SUPPLIED RECORDS
%%

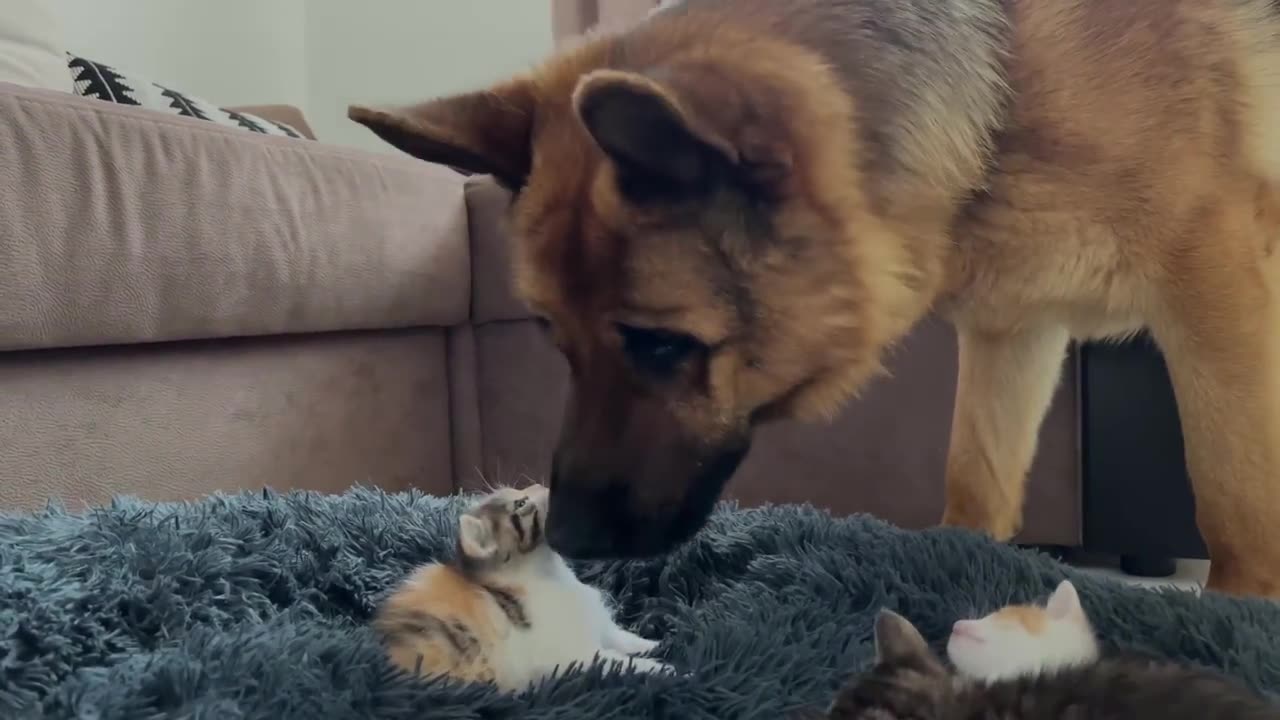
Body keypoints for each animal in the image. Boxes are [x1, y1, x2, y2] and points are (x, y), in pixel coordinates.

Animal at [355, 0, 1280, 594]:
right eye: (554, 337)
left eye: (663, 345)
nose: (571, 541)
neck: (1012, 81)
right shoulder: (1014, 330)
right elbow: (977, 475)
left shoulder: (1219, 291)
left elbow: (1237, 501)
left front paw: (1238, 621)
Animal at [371, 481, 670, 691]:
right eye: (521, 502)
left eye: (518, 492)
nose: (545, 484)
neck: (550, 572)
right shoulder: (574, 656)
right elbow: (614, 662)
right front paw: (660, 668)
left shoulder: (595, 622)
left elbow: (619, 636)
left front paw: (653, 643)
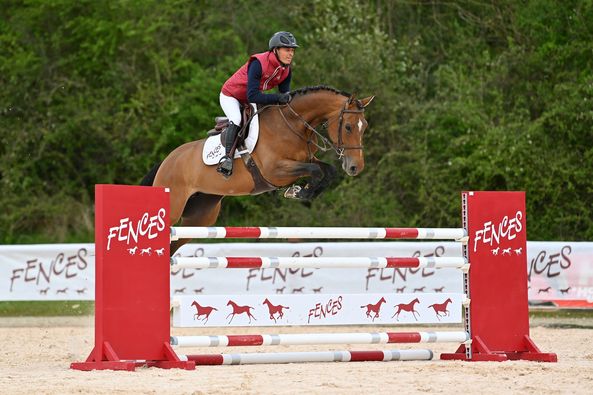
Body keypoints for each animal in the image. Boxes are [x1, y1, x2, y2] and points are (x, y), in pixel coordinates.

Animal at [140, 85, 372, 255]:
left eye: (365, 127)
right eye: (348, 127)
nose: (355, 167)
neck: (293, 125)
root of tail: (167, 160)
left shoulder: (304, 160)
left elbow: (327, 170)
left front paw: (302, 191)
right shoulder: (274, 171)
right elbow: (315, 170)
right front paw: (299, 192)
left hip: (199, 216)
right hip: (174, 207)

%%

TO DO
The response must repeat exactly the lines above from the one with "left shoulder: (595, 622)" through the one with "nose: (355, 167)", including both, and must contain no pictures and no other text.

RESPONSE AREA
left shoulder: (595, 622)
left elbow: (619, 636)
left front paw: (653, 643)
Body keypoints for each animal in the image. Boxes are [x1, y1, x2, y2] and points are (x, y), in pixel coordinates.

Animal at [140, 85, 372, 255]:
left eye: (365, 127)
right eye: (348, 127)
nose: (355, 167)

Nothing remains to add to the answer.